**Collected data:**
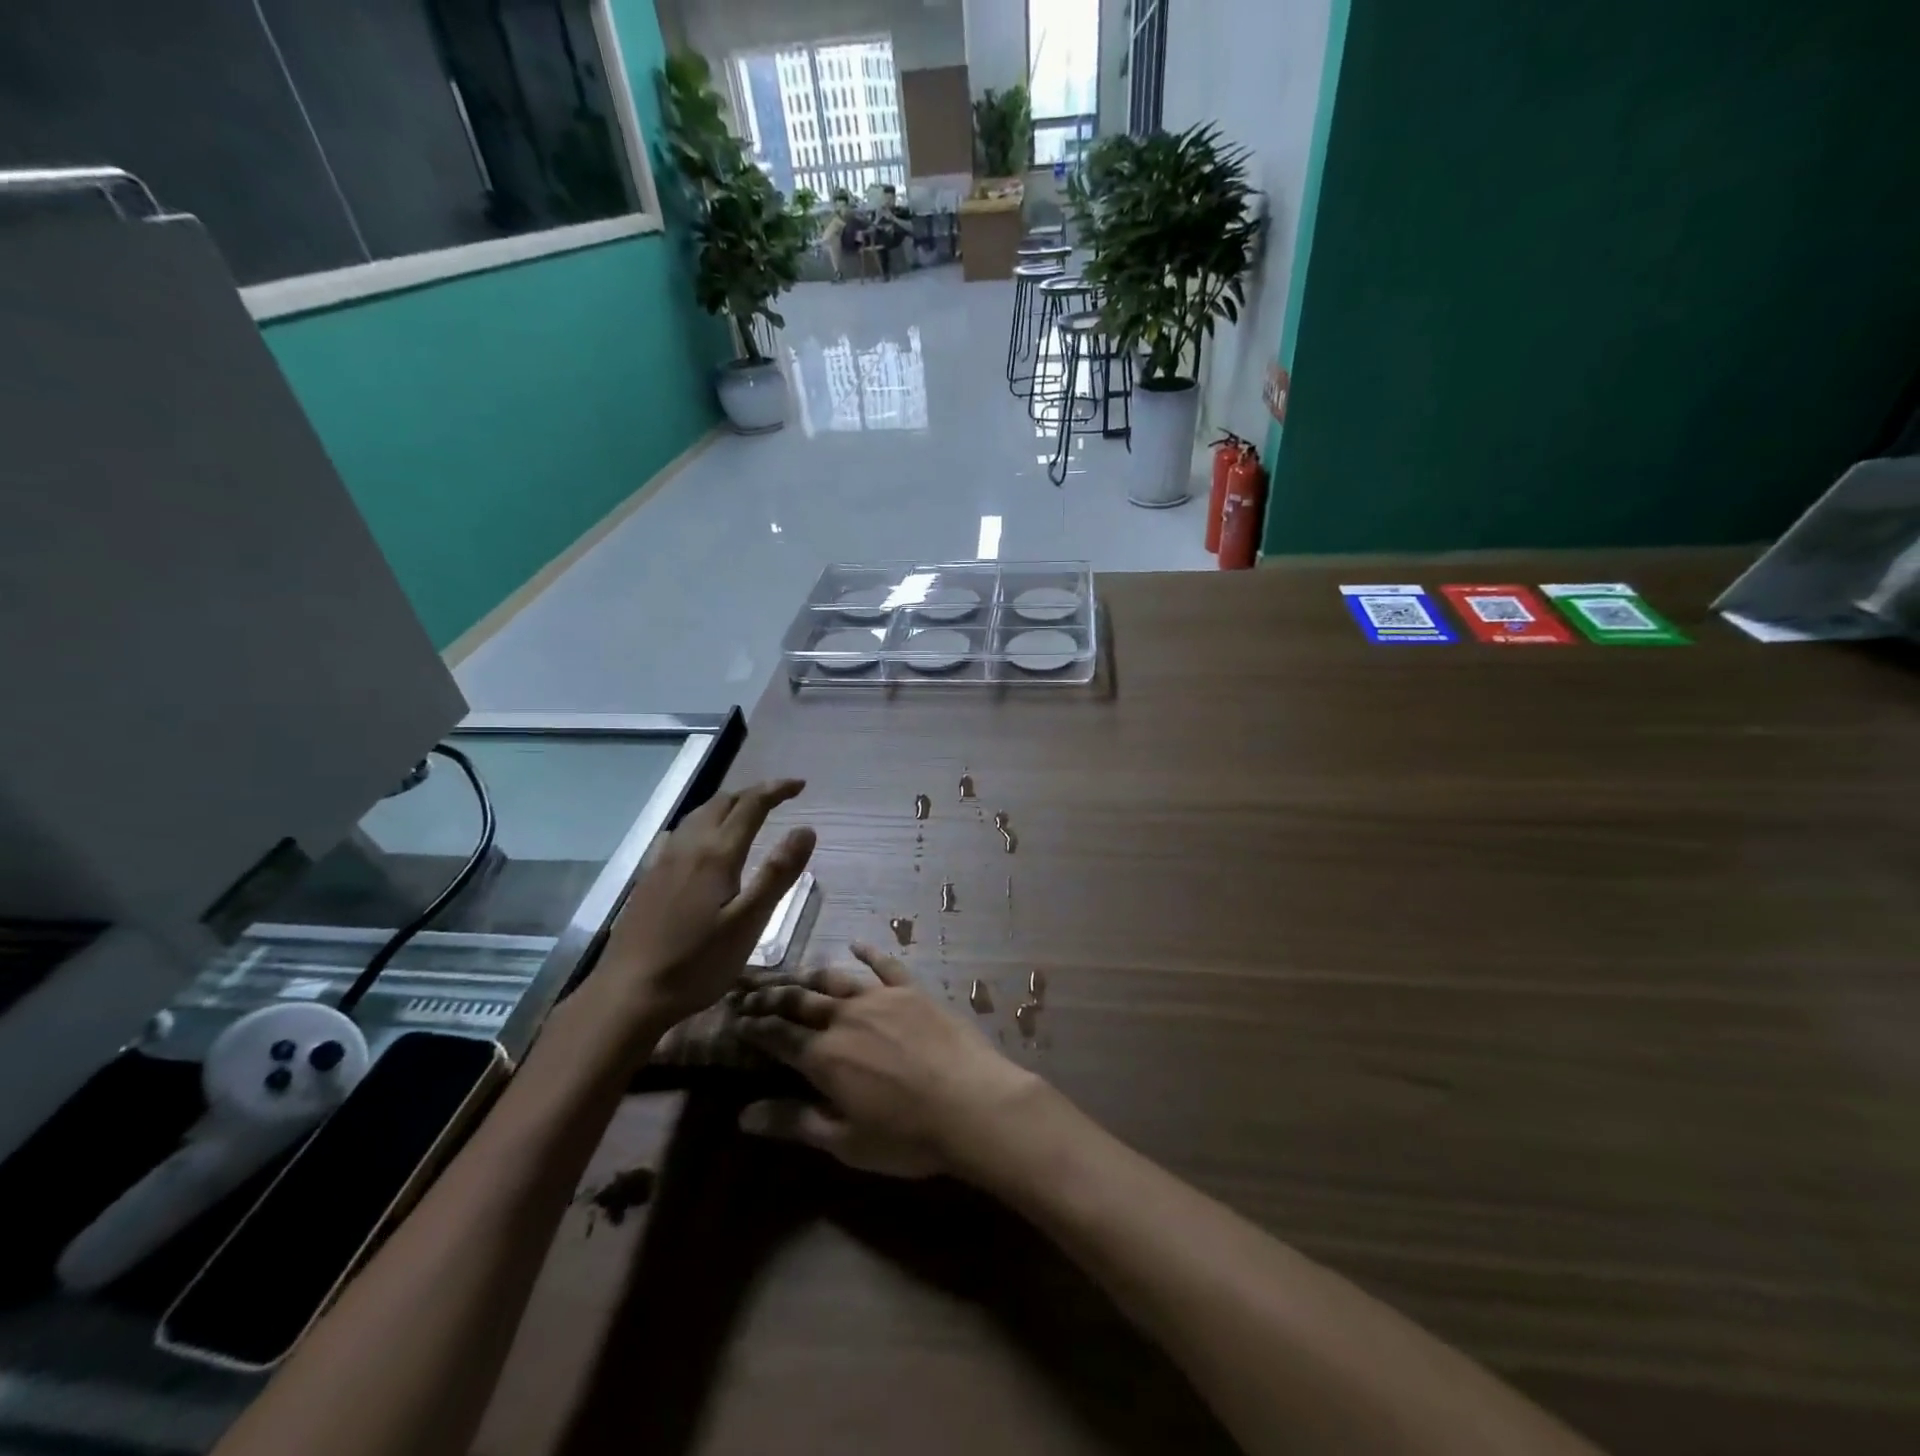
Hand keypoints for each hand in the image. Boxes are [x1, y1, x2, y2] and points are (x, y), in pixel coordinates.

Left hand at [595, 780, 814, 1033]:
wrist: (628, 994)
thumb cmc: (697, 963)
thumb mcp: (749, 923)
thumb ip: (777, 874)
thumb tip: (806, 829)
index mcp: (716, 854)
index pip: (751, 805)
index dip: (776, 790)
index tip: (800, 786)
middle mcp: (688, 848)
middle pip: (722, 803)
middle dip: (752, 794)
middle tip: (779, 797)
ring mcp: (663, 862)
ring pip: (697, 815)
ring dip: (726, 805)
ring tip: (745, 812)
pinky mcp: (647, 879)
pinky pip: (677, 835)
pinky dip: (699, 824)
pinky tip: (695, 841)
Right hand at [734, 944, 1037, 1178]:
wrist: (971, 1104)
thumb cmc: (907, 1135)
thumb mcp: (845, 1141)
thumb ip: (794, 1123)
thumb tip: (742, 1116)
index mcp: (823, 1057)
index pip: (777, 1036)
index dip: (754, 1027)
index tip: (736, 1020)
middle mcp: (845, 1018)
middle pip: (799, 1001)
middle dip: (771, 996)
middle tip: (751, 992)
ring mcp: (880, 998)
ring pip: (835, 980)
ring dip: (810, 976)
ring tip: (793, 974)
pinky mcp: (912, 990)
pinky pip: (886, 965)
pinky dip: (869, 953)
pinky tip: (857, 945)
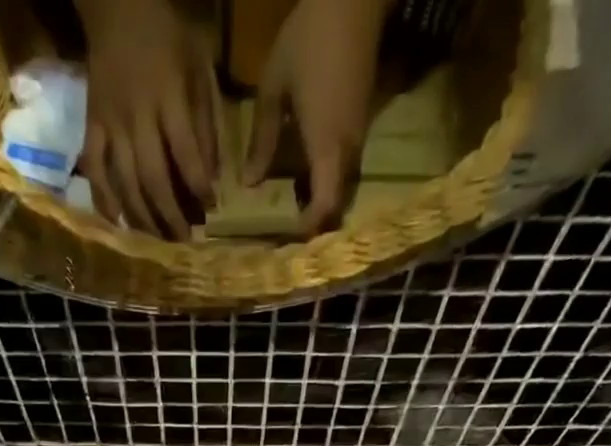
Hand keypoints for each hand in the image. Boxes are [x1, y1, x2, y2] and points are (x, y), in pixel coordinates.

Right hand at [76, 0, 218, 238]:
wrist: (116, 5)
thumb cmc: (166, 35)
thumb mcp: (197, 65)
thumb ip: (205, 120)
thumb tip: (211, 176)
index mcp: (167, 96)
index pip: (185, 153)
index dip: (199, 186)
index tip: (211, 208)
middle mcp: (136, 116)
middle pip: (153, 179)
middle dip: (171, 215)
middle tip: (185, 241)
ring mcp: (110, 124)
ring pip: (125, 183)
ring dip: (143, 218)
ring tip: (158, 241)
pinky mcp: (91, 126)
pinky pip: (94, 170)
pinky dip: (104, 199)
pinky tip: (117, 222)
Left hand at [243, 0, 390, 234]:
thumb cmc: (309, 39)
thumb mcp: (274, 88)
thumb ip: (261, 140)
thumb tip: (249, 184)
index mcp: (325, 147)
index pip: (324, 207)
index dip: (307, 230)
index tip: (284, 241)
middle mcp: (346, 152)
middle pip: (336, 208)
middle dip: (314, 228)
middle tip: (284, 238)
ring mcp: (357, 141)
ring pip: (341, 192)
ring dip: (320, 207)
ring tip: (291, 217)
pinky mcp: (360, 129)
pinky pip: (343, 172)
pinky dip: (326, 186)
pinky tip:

**What you should do:**
Line count for the word "hand": please state how many lines of the records above contain it, and nothing else.

**Result for this exercise:**
6